Self-consistency (M8.2)

Orthogonal to Council: each provider generates SELF_CONSISTENCY_N=3 drafts. The most structurally-consistent draft wins. Absorbs prompt-level instability without needing N providers.

Default: 3 drafts, 1 critique, 1 optional revise = ~5 LLM calls per Council member per brief.

Cost of Council mode

For majority mode with 3 providers:

3 × 3 drafts = 9 draft calls.
1 critique + optional revise = 2.
Plan-finalize synthesis (rare): 1 call.

Total: ~12 LLM calls per brief. At ~5k tokens per call that’s ~60k tokens per brief, ~$0.30 total across the three providers for a Claude/GPT/Gemini mix.

Cheaper paths:

best-available + SELF_CONSISTENCY_N=1: 1 call per brief.
Single provider + critique-revise: 2 calls per brief.
Hybrid: Council for planning, single provider for specialists.

Disagreement insight

When Council members disagree sharply, that’s signal. Workforce0 exposes it:

Analytics → Council disagreement rate — plans where ≥1 provider voted differently.
Each ExecutionPlan has a councilVote audit record linking to each provider’s draft.

Use this to tune prompts and pick models that agree more often on the kinds of plans you want.

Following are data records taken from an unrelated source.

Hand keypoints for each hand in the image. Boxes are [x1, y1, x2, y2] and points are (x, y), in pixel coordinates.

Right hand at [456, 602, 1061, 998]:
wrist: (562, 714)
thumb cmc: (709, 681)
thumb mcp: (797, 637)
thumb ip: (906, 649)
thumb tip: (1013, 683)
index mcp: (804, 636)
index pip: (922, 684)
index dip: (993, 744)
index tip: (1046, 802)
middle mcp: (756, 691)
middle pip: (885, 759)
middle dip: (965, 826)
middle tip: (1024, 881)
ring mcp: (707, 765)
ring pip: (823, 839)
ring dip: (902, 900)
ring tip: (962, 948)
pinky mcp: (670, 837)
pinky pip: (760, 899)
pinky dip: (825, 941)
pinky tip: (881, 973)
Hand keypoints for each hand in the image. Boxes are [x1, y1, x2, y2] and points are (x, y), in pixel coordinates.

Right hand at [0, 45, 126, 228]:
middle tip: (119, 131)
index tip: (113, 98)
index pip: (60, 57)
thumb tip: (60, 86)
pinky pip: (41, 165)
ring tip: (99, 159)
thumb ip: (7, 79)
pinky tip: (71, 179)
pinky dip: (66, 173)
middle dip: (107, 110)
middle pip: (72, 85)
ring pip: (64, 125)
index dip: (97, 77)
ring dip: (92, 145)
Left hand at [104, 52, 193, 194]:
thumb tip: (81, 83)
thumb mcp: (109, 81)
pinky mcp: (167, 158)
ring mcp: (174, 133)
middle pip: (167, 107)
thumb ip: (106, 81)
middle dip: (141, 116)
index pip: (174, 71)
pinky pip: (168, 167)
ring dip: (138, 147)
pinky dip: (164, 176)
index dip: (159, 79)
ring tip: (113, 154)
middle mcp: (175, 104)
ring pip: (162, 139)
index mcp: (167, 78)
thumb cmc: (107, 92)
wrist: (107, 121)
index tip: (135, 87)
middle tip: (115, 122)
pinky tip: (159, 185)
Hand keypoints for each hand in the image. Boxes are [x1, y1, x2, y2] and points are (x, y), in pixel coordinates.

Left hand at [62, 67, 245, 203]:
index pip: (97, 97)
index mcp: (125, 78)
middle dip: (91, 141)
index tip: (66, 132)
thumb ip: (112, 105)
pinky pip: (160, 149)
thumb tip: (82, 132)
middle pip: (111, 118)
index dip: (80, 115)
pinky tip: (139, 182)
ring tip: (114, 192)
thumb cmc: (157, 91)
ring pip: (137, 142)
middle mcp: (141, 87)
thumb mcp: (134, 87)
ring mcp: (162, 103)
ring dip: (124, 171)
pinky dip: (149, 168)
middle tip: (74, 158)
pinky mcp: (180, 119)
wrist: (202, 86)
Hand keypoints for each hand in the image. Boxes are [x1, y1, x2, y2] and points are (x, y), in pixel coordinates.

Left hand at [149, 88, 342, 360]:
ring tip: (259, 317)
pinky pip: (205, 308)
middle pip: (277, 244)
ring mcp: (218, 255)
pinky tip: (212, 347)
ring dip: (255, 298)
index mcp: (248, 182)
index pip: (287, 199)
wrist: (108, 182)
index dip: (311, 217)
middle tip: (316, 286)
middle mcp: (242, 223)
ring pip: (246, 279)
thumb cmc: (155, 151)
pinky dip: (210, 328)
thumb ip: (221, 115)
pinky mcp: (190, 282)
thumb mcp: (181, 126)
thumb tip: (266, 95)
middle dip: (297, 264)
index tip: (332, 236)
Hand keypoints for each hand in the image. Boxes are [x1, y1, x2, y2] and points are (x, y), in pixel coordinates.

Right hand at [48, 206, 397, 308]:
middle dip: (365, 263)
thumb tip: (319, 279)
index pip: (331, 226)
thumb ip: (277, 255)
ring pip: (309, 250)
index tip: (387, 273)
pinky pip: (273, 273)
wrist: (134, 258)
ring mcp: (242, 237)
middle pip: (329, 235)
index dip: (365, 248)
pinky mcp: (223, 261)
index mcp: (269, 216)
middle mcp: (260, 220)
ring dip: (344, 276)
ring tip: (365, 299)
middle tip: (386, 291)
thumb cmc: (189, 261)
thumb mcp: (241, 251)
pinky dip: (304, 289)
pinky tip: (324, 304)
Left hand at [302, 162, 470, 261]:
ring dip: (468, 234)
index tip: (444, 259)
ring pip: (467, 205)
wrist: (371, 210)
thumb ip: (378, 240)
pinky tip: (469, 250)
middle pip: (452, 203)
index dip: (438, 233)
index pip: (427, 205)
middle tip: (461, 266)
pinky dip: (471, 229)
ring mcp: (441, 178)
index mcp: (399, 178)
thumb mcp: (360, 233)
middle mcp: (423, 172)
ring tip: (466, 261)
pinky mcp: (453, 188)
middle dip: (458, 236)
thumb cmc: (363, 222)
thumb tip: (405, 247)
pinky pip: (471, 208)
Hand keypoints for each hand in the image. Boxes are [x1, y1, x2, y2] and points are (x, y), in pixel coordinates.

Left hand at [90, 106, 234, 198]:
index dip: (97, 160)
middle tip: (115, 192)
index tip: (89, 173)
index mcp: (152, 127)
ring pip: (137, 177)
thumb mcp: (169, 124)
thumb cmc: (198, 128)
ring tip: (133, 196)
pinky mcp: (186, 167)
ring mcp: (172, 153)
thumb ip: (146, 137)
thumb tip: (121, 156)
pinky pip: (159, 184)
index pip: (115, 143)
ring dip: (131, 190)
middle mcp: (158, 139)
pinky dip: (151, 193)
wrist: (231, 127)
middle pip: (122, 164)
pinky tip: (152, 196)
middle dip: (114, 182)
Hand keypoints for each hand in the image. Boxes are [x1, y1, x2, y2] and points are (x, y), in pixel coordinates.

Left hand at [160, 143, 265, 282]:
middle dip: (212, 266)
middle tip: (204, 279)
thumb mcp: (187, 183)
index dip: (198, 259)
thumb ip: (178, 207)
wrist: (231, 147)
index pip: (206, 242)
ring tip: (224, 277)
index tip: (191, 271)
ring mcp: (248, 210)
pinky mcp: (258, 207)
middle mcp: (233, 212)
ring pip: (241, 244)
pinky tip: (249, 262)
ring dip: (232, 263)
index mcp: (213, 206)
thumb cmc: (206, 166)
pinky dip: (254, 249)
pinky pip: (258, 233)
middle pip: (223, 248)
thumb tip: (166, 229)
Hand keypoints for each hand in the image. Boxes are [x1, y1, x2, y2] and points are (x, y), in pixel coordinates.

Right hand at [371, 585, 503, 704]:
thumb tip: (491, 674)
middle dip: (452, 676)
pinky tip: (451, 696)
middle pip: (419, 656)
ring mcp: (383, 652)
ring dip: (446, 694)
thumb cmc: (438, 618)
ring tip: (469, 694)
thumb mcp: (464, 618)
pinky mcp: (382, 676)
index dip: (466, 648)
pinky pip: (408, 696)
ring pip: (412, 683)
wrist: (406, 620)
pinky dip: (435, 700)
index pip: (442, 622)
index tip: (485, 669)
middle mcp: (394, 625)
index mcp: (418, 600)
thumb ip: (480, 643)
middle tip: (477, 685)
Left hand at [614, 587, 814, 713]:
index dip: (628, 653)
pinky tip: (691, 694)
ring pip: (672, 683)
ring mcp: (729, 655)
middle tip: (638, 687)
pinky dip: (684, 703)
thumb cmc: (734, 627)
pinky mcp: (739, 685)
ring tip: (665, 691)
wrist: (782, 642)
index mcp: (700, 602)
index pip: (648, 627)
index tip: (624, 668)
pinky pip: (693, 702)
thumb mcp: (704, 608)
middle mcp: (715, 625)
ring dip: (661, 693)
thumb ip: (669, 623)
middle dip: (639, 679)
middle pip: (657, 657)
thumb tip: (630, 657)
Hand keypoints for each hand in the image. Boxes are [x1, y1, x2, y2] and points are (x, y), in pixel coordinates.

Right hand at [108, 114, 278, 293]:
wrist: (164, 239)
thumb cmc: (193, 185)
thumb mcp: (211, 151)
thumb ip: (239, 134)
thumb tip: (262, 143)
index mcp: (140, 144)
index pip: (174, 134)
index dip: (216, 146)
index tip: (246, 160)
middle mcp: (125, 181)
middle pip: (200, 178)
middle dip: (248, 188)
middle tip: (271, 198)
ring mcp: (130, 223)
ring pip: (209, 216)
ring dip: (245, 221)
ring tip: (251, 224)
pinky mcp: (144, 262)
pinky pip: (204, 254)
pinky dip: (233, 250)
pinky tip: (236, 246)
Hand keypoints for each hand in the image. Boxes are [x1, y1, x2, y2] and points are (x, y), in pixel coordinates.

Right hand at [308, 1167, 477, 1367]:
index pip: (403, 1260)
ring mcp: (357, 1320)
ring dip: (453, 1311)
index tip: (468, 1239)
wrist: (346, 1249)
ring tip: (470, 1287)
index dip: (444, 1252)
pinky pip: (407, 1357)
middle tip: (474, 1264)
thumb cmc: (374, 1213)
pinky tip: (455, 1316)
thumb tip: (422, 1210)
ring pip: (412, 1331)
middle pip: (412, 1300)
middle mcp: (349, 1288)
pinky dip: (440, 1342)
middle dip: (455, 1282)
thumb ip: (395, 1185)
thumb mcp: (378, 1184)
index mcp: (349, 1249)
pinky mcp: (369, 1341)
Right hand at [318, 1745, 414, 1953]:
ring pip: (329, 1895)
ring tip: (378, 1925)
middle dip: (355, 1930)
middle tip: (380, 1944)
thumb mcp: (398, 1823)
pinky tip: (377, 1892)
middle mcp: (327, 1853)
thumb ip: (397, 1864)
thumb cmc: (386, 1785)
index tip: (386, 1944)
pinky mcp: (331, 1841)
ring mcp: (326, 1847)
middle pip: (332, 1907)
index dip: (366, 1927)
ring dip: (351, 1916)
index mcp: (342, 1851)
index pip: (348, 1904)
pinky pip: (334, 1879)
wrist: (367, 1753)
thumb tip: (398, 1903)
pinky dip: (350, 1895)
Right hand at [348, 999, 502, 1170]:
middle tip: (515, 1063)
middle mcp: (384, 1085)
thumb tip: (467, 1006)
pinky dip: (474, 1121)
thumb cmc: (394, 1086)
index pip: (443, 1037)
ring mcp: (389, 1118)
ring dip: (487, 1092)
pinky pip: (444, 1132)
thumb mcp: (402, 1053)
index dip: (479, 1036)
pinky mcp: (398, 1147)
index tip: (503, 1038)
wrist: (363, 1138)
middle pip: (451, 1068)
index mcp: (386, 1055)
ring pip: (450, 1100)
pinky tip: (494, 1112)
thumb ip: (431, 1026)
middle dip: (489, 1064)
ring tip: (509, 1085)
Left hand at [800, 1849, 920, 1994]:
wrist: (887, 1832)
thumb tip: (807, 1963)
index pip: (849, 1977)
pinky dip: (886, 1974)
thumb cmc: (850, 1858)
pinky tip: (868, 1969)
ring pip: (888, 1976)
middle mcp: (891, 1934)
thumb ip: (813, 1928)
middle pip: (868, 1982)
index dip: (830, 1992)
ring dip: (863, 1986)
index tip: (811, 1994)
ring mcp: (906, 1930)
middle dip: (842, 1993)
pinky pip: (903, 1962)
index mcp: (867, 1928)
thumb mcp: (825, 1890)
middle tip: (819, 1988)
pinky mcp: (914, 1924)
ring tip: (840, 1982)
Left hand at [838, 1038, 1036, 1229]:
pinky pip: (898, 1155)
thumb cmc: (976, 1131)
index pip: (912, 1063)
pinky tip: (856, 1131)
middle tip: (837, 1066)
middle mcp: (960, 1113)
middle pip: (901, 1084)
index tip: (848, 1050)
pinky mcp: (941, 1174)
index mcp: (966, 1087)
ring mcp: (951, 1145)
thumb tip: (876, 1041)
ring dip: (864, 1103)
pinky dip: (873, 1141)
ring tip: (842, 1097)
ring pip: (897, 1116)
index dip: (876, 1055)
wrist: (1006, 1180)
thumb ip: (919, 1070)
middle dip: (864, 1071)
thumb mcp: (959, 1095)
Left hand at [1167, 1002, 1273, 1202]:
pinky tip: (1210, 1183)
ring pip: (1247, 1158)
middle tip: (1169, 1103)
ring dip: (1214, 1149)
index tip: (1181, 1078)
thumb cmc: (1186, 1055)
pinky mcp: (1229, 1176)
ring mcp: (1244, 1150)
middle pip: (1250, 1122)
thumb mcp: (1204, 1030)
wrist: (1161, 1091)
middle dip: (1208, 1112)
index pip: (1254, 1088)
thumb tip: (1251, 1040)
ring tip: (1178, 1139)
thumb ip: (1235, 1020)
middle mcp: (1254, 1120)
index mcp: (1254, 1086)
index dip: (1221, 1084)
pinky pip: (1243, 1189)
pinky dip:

Provider failure behaviour

Network error / 5xx → the provider is marked degraded for 60s. Council proceeds with remaining members; the critique still runs.
Malformed JSON → the draft is discarded (common from local models). Falls back to structured re-asks or the fallback plan.
Rate limit (429) → same as network error; the Council doesn’t retry within a plan.

Code pointers

Orchestration: backend/src/services/chief-of-staff/planner-llm.ts.
Model routing: backend/src/services/model-registry/.
Council mode evaluation: backend/src/services/chief-of-staff/council.ts.

Tests: backend/src/services/chief-of-staff/__tests__/planner-llm.test.ts has ~40 cases covering Council behaviour.

Disabling the Council

Set AI_COUNCIL_MIN_PROVIDERS=1 and AI_COUNCIL_MODE=best-available. You now have a single-provider LLMPlanner with critique-revise still active. Saves tokens if you trust one provider over the Council dynamic.